As she sat down at the counter, I heard her say, “This is my third trip here. I hope I have all the documents you need this time.”

Apparently, from what I learned from overhearing, when you move to Indiana from another state, you have to provide multiple proofs of who you are and that you are a resident of Indiana.

While this lady provided a birth certificate, out-of state driver’s license and photo ID, social security number, and a couple of bills sent to her new Indiana address that wasn’t enough as somehow, through the mysteries of the BMV computer system, they told her she was in their system under another name.

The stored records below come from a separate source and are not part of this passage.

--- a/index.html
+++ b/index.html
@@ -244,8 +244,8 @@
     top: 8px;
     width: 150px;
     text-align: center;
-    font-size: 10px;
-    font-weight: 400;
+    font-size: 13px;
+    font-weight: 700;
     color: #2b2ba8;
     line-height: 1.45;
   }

“That was my married name, after the divorce I now use my maiden name as it is on my birth certificate you are holding,” she said obviously miffed at their invasion of her privacy.

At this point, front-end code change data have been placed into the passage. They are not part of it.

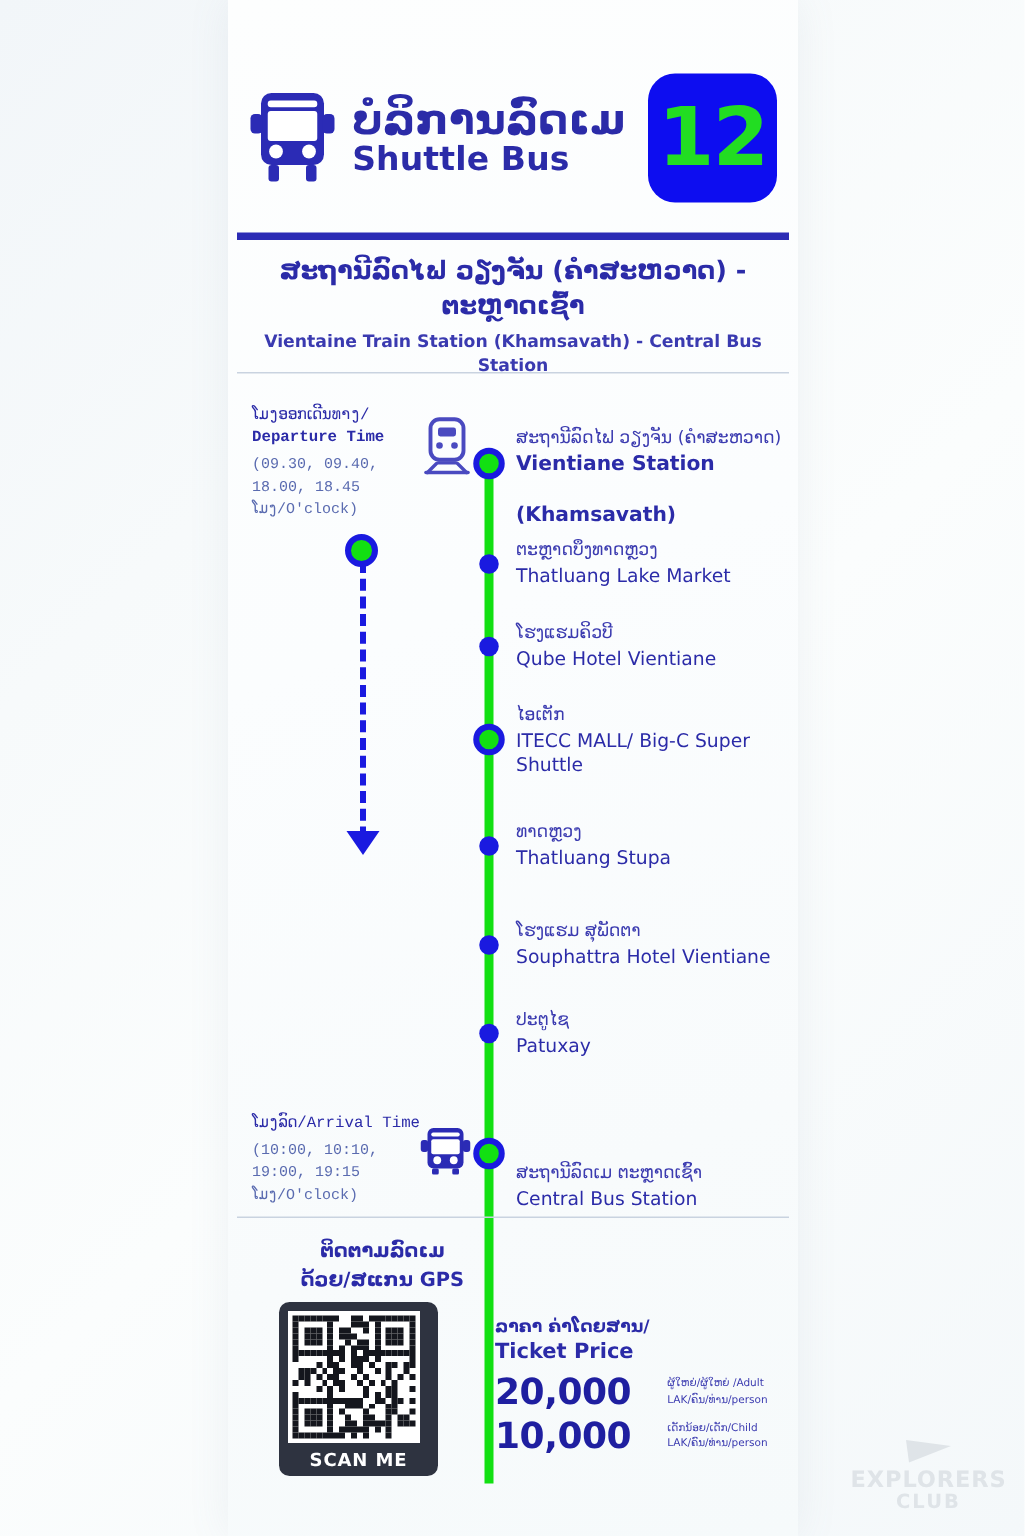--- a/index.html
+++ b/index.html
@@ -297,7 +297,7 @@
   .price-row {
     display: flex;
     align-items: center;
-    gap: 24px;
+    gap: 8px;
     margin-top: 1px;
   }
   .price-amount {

“We’ll need to see your divorce decree where the judge approved you getting your maiden name back,” said the BMV customer service rep.

“WHAT?” this lady said at the very moment I thought it.

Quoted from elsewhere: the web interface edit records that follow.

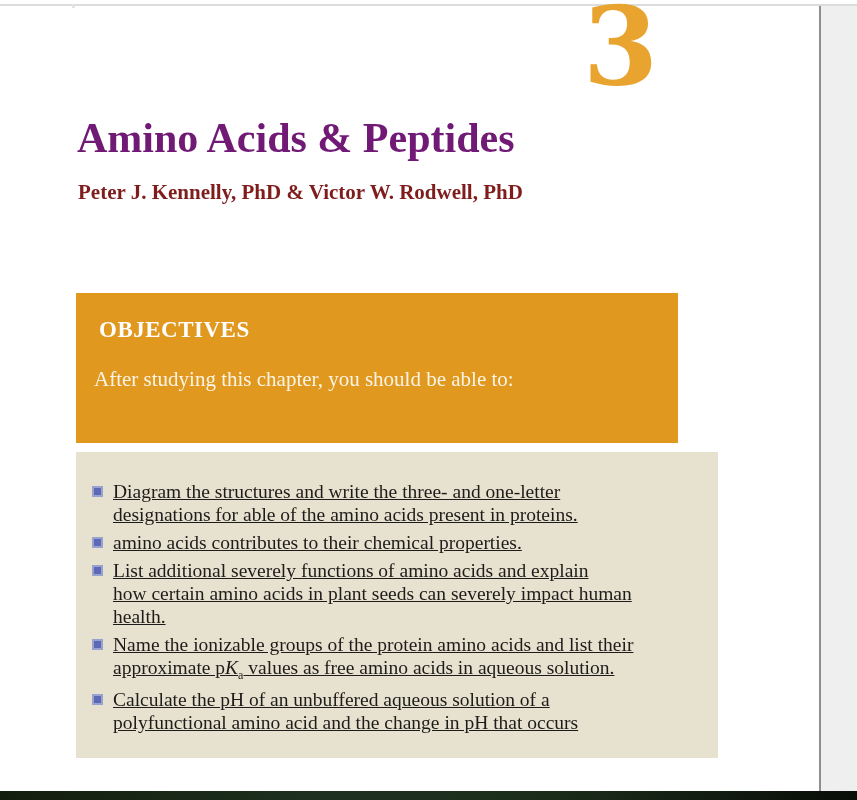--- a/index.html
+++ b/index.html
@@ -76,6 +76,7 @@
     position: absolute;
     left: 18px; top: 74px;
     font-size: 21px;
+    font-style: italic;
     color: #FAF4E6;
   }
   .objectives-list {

Unlike me, some people when they get angry talk in a lower quieter voice, but I heard something to the effect that she had been divorced for five years and in the move to Indiana it might be difficult for her to find that particular document.

“We need to see it and it can’t be a photocopy. It has to be original signed by the judge,” said the BMV rep obviously enjoying providing good customer service.

Resigned to having to dance to the BMV tune to get her driver’s license, the beaten down lady exited the building saying she would find the decree and be back because she needed the Indiana driver’s license.

I think I detected a smug nodding “We know” look from the other side of the counter as my number was called from another part of the room. I walked with trepidation towards the counter in front of the sign that proclaimed the BMV had been awarded a customer service excellence citation.

Without incident, I was able to get my plate re-newed…but the registration and sticker would be sent the old fashioned way: by US Mail.

So I guess I had a better experience that the hyphenated Hispanic, high tech teen, and long divorced damsel at the BMV. But I wonder how they completed their customer satisfaction survey?